Simply put, people are impressed by Luis Jerez, who is already among an impressive cohort of students graduating from the University of Virginia on May 22.
McIntire School of Commerce Professor Jeffrey Lovelace didn’t mince words, calling Jerez “one of those students whom you hope you will be lucky enough to get the chance to interact with as a professor.”
Lovelace found Jerez to be among the most intelligent and engaging people he has ever taught at the University. In the classroom, Lovelace said, Jerez’s presence elevates the experience for everyone, and outside of it, the student has demonstrated that he’s a “a true leader of character.”
That high praise for the Roanoke product comes well-deserved as Jerez, a commerce major who concentrated in management and information technology, has dedicated himself to the advancement of others.
Having been part of McIntire’s inaugural Commerce Cohort, a program launched in 2018 to support high-achieving, high-need first-year students with academic mentorship, career preparation and personal development, Jerez and his cohort peers now represent the first crop of participants to graduate from McIntire and other schools across UVA.
Having had the opportunity to get a taste of the Commerce School’s culture by making connections with its faculty, staff and students, he said, the cohort solidified his decision to apply to transfer into McIntire at the end of his second year.
“From the time I started high school, I knew I wanted to pursue an education related to business, and McIntire was the place I needed to be,” Jerez said. “I never considered any other program.”
He insisted that, despite that early interest in the subject matter, the cohort program played a “major role” in his academic success and professional future by supplying essential support and a few much-needed answers during his early days on Grounds.

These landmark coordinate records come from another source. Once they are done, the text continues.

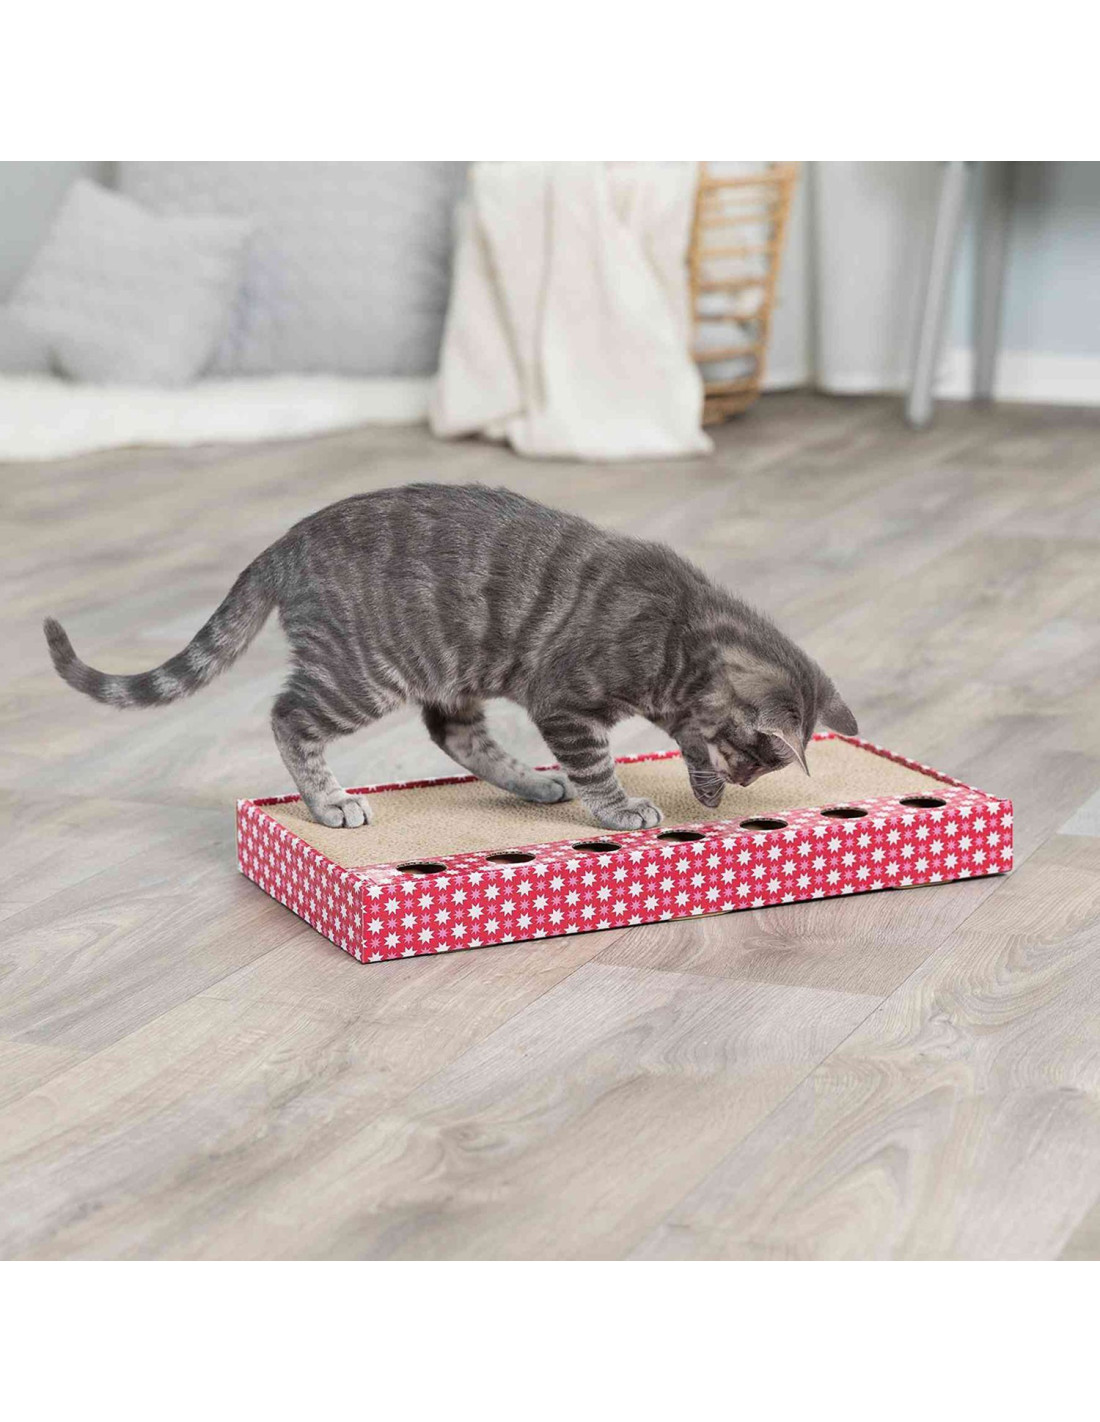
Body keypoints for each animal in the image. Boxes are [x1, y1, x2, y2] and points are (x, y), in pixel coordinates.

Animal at [44, 482, 857, 831]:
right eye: (752, 755)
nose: (744, 785)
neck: (682, 633)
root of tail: (286, 541)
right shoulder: (566, 701)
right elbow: (598, 764)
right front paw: (620, 806)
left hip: (448, 668)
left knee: (454, 735)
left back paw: (531, 783)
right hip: (362, 673)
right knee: (288, 718)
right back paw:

“Being a first-generation minority student and entering such a prestigious university was tough,” he said. “I didn’t really have a clue what it was going to be like, and I didn’t have any parents or siblings to reach out to for assistance. The Comm Cohort provided me with ample resources and amazing guidance for how to adapt and excel at UVA by teaching me how to play to my strengths, build a personal brand and learn how to face adversity.”
Jerez benefited greatly from the guidance he received, including advice from Assistant Director of Undergraduate Admission Sonia Jiménez, as well as peer input from older students Alexandra Ramella and George Villacis, both 2020 McIntire graduates. All offered compelling encouragement that reminded him to believe in himself, maintain perspective and turn what he had previously seen as a weakness into a strength: his personal experiences.
“During my first two years, I would question whether I truly belonged at the University of Virginia,” he said. “My support group reminded me that I did.”
Additionally, the cohort gave him avenues to develop his problem-solving skills and connect with people from a multitude of industries, such as when he represented UVA at two annual editions of the Indiana University’s National Diversity Case Competition.
Upon completing his time in the Commerce Cohort and subsequently enrolling at McIntire, he stayed involved in its mentorship program, serving as head mentor last fall.
“I took on the role because I wanted to assist other students in their academic and personal development, the same way George and Ally helped me,” Jerez said. “I realized they were asking similar questions that I had when I was in their shoes.”
He also paid back the courtesy by supplying tools for those whom he advised, helping them to trust their intuition and develop their confidence. He noted how proud he is of his former mentees, whom he now calls friends.
Commerce Professor Paul Seaborn observed that Jerez stood out for his deep involvement with the coursework, but perhaps more importantly for his determination to act as a classmate and teammate.
“Luis will be successful in his career because of his concern for and interest in others – and his ability to overcome obstacles through hard work,” Seaborn said.
It was in Seaborn’s Global Management course that Jerez realized that myriad work attitudes around the globe underscored the importance of understanding cultural difference in a business context.
“In a world that is more connected than ever, I’ve come to learn how crucial collaboration is and how diversity improves that collaborative approach to addressing organizational problems,” he said.
He explained that diverse groups statistically outperform more homogeneous ones. He saw the advantages firsthand in McIntire peer groups composed of students from different study concentrations and cultures.
As a member of the Latinx Student Network at McIntire, Jerez put his beliefs into practice, spearheading an effort to serve his peers and the local community. By establishing the “Racing Toward the End” fundraiser in the summer of 2020, he and 39 fellow student runners combined to cover 420 miles, raising money for the Advancement Project, a civil rights organization focused on policy change.
“It was very rewarding to know that I and many others could go out and find a way to make in impact for a cause that has plagued our country for so long,” he said.
And as he dedicated himself to helping others as a student, Jerez will now have the chance to do so as a professional, serving clients and working with colleagues as a management consulting associate. He’ll be joining accounting firm RSM in its McLean office in mid-July, applying both the technical and interpersonal skills he developed at the University.
“I will have the opportunity to showcase my talents and drive value,” he said. “That’s important to me because I have spent the past four years learning and practicing. Now I’ll get the chance to perform at another level.”